Hallowe'en Rift, Mendip Hills

Excursions [and other notes] involved in the exploration of Hallowe'en Rift; a cave, so far, formed within Triassic Dolomitic Conglomerate.

The exploration of Hallowe'en Rift was started in 1982 by Trevor Hughes with other members of the Bristol Exploration Club, then during the early 1990's Vince Simmonds and other, mostly, local diggers were active at a number of locations within the cave, including the start of the present dig with Graham Johnson in December 1991. The current phase of exploration was commenced in 2009, with the majority of the early work being carried out by Vince Simmonds and Alex Gee, now the regular team includes Rob 'Tav' Taviner, Graham 'Jake' Johnson, Nick Hawkes, Matt Tuck, Jonathon Riley, Paul 'Brockers' Brock and Roz Simmonds. There has been regular assistance from Duncan Price and Mike Moxon, and occasional help from Mike Willett, John 'Tangent' Williams, Pete Bolt, Bob Smith, Callum and Hazel Simmonds, with a couple of guest appearances by that well-known antipodean, Ray Deasy.

8th April 2017

digging 2017Posted by Vince Simmonds Sun, April 09, 2017 07:43:30
With Jonathon, Nick and Matt.

Me digging, Jonathon at the bottom of the slope, Matt at the top and Nick on the haul and shuttle.

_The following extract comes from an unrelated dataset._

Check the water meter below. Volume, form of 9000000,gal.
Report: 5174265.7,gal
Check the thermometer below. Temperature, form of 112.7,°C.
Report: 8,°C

The cave is showing the very first signs of drying, some of the puddles were lower and the sediment wasn't quite as claggy.

As the excavation proceeded, tantalising little spaces were opening, unfortunately these were not accessible, there appears to be a calcited pile of cobbles and boulders causing an obstruction. As ever, more sediment will need to be removed to get a clearer picture of what lies ahead.

Thirty bags filled, I moved back and Jonathon took over the digging, I went back to swap places with Nick so that he could look at the end later.

About 12:30hrs, it was time to clear the cave, Nick went to look at the end, the rest of us started to clear the bags and rock. The bags were so much easier to empty this weekend, although a couple had come to the end of their use and were incorporated into the wall. 40 bags and 2 skip loads of rock out to the surface.

It was glorious in the warm sunshine, but it was pub-time.

This interesting fragment of calcite formation was recovered from the finer sediment a little while ago.